Napier and Kilpatrick will face off for the second time this season Saturday afternoon when UConn hosts No. 11 Cincinnati at noon at the XL Center in Hartford.
The first-place Bearcats (24-4, 13-2) are coming off a week break while the Huskies (22-6, 10-5) rallied from nine-point second half deficit to win at South Florida, 61-56, on Wednesday.
Once again, Napier wore the hero's cape, scoring 13 of his game-high 17 points in the final 11 minutes. He also added seven assists and four rebounds.
"When Shabazz Napier plays great, they're great," Cronin said during a Thursday press conference with the Cincinnati media. "It's very similar to us with SK (Sean Kilpatrick). He can beat you by himself. He's logged a lot of miles.
"You've just got to hope that Saturday is not one of the days where he gets 35 on you like he did against Memphis a few weeks ago."
Cincinnati frustrated Napier in the first meeting on Feb. 6, forcing the UConn guard to earn every one of his 16 points. Napier converted just 5 of 19 from the field, including 2 of 12 from 3-point land in a 63-58 loss.
The Bearcats could really focus in on stopping Napier because junior DeAndre Daniels missed that game with an ankle injury.
"We did a great job on him the first time we played," Cronin said. "But knowing how great of a player he is, he's going to be looking for redemption. Not just a win. Knowing him, you've got to think that he's going to be geared up to play against us on Saturday.
"So we've got to do maybe even a better job to make sure we don't let him go crazy against us, because he's more than capable. … We have to make everything hard on him and try to not let him ever find a rhythm."
Kilpatrick is equally as capable of going crazy. He had a dominating performance against UConn, finishing with 26 points, 12 rebounds and six assists in 40 minutes.
Cronin expects UConn to alter its defensive game plan against Kilpatrick on Saturday.
"When you look at the last Connecticut game, I'm sure they think SK kind of took control of the game a little bit in the second half," Cronin said. "So you've got to think they're going to be more in tune to not letting him beat them."
Not an easy task when talking about defending Kilpatrick and Napier, who rank first and second respectively in scoring overall in the AAC at 20.5 points and 17.8 points per game.
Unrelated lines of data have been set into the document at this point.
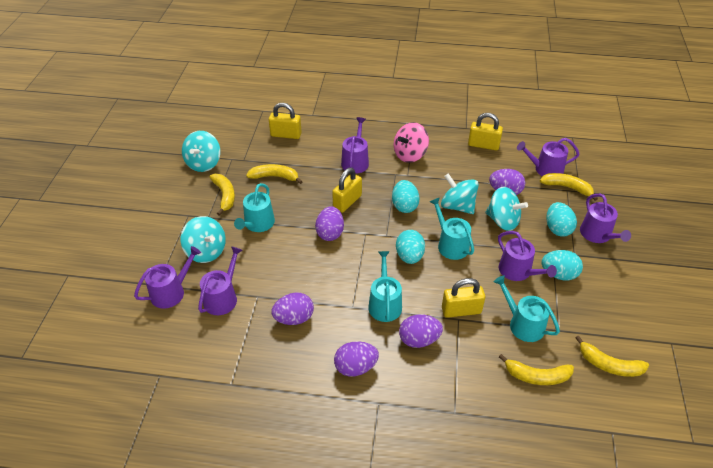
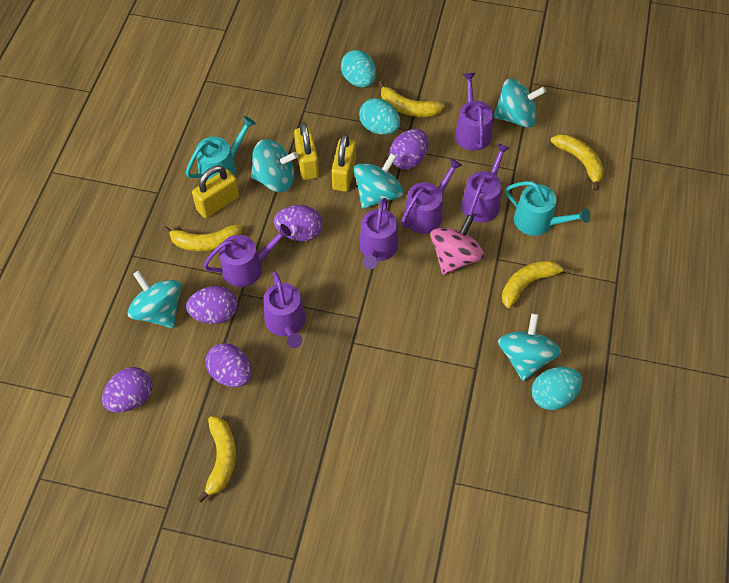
turquoise egg: [392,180,420,213] [396,230,425,264] [541,250,583,281] [546,202,577,237] = 4 -> [341,50,376,87] [359,98,400,135] [532,367,582,410] = 3
turquoise spinning top: [181,216,226,263] [182,131,220,172] [441,173,479,214] [486,187,528,231] = 4 -> [127,271,181,328] [251,139,298,192] [354,153,403,209] [494,78,546,128] [498,313,561,381] = 5
turquoise watering can: [234,183,275,232] [368,251,402,322] [429,197,474,260] [494,275,560,342] = 4 -> [186,116,256,180] [505,181,590,236] = 2
yellow padlock: [269,103,302,139] [332,168,362,213] [442,278,485,318] [468,113,503,150] = 4 -> [192,166,239,218] [294,122,319,180] [331,134,356,192] = 3

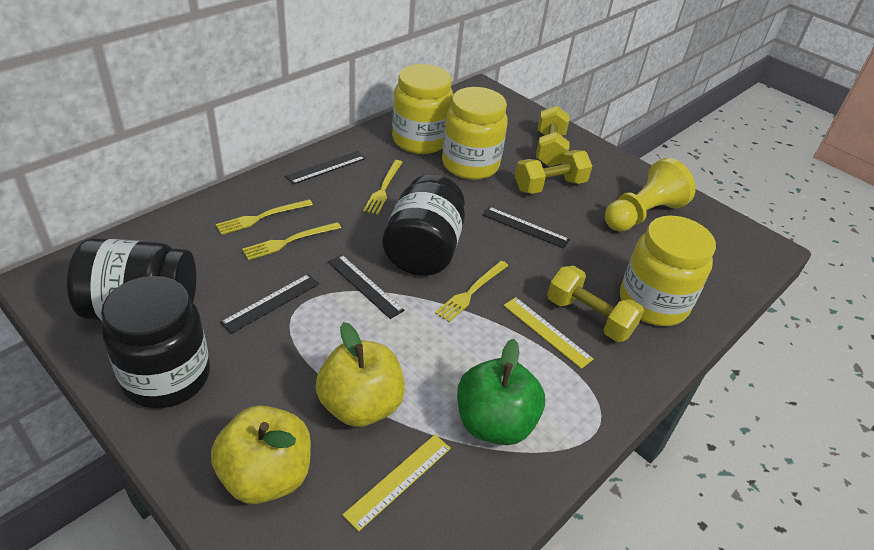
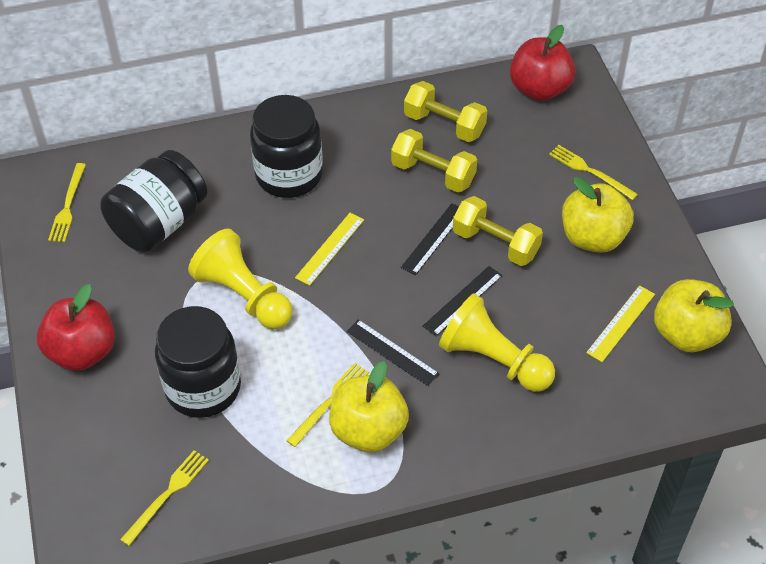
black ruler: [220,274,319,334] [285,151,366,184] [328,254,405,319] [482,207,570,249] = 4 -> [347,319,440,386] [401,203,459,275] [423,266,503,336] = 3
green apple: [457,339,545,445] = 1 -> none = 0
red apple: none = 0 -> [37,284,115,371] [510,25,575,101] = 2
yellow apple: [211,405,311,504] [316,322,405,427] = 2 -> [329,361,409,452] [562,177,634,253] [654,279,734,352] = 3
yellow jar: [392,64,453,154] [442,87,508,180] [620,215,716,326] = 3 -> none = 0
yellow pawn: [605,158,696,231] = 1 -> [188,229,293,329] [439,293,555,392] = 2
Smith was third at 17.5 points heading into No. 7 Louisville's game against Temple on Thursday.
Of the three worthy AAC Player of the Year candidates, Napier is the only one to lead his team in scoring, rebounding (5.9) and assists (5.5).
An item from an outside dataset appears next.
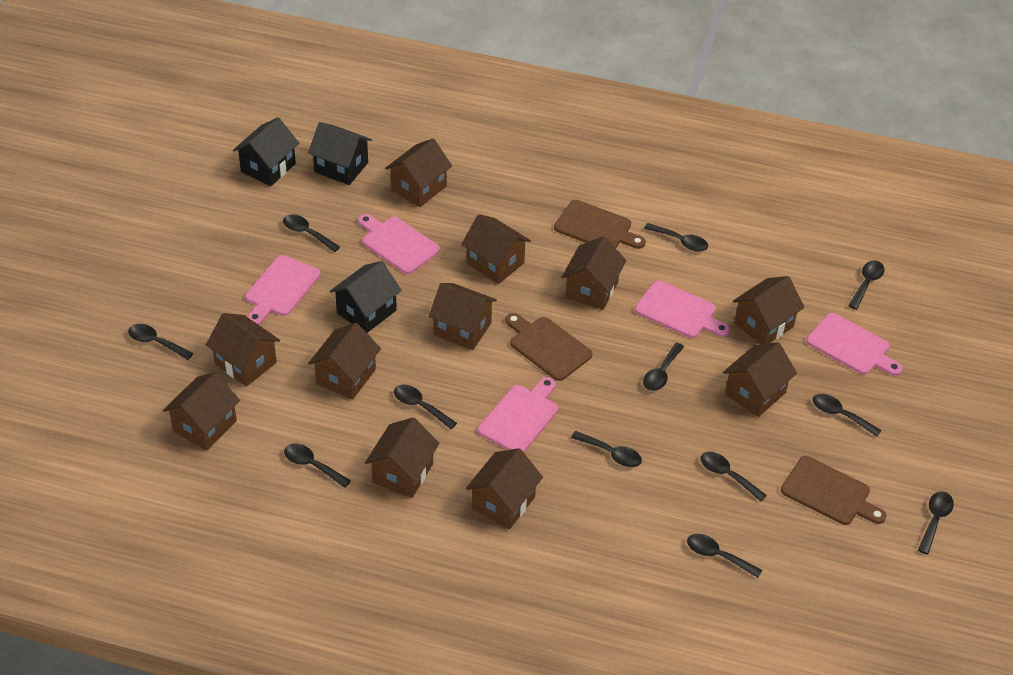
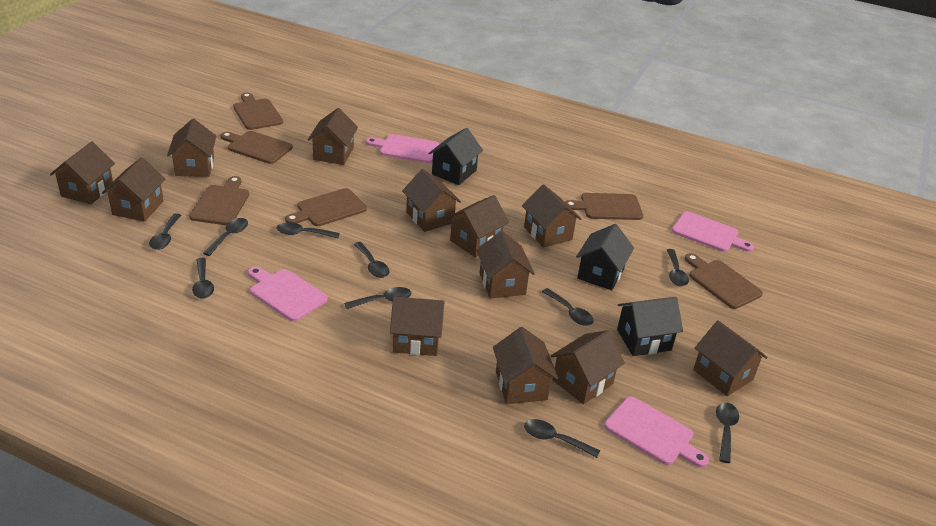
black spoon: [128,324,193,360] [283,214,340,252] [284,444,351,488] [394,385,457,429] [571,431,642,467] [643,343,684,391] [644,223,708,252] [687,534,762,578] [701,452,767,501] [813,394,882,437] [848,261,885,310] [918,492,954,555] = 12 -> [149,213,181,250] [192,258,214,299] [203,218,248,256] [276,222,340,238] [344,287,412,309] [354,242,390,278] [524,419,600,458] [542,288,594,326] [667,249,689,287] [716,402,739,463] = 10
brown cutting board: [505,313,593,381] [554,200,646,249] [781,456,886,525] = 3 -> [189,176,249,225] [220,131,293,164] [233,93,283,130] [285,188,367,226] [565,193,643,220] [685,253,763,309] = 6
brown house: [163,372,240,451] [206,313,280,387] [308,323,381,400] [365,418,439,498] [385,138,452,207] [428,283,497,350] [461,214,531,284] [466,448,543,529] [561,236,626,310] [723,342,797,417] [733,276,805,344] = 11 -> [50,141,115,204] [102,157,165,222] [167,119,216,177] [308,108,358,165] [390,297,444,356] [402,169,461,232] [447,195,509,257] [476,231,535,298] [493,327,558,404] [522,184,581,248] [551,330,625,404] [693,320,767,396] = 12
pink cutting board: [245,255,321,325] [358,214,440,274] [478,377,558,453] [635,280,730,338] [806,313,903,376] = 5 -> [248,266,328,321] [366,134,439,163] [604,396,709,467] [672,211,754,252] = 4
Saturday's spotlight game will give both players another chance to state their case.
Cronin is happy that Kilpatrick is in the running for some prestigious awards, too, including the Oscar Robertson honor named after Cincinnati's all-time great.
"It means a lot to be a finalist for the Oscar Robertson award, being that Oscar Robertson has watched him play for the last four years," Cronin said. "I would think of all the player of the year awards that's the one to a Cincinnati player would mean the most.
"He's more than deserving of his nomination for the award. I think he's in the top five if I was in the voting. Being as objective as I can, I say that."